__Exercise material__.

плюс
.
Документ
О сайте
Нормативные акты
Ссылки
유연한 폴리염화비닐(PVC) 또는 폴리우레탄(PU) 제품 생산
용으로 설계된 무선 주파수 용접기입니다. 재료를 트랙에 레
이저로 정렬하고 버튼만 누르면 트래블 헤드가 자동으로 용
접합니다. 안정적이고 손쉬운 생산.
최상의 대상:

__Exercise prompt__. Your answer should be the lines from the one containing "용으로 설계된 무선 주파수 용접기입니다. 재료를 트랙에 레" through the last line of the records, repeated exactly and with nothing added.

__Answer__.
용으로 설계된 무선 주파수 용접기입니다. 재료를 트랙에 레
이저로 정렬하고 버튼만 누르면 트래블 헤드가 자동으로 용
접합니다. 안정적이고 손쉬운 생산.
최상의 대상:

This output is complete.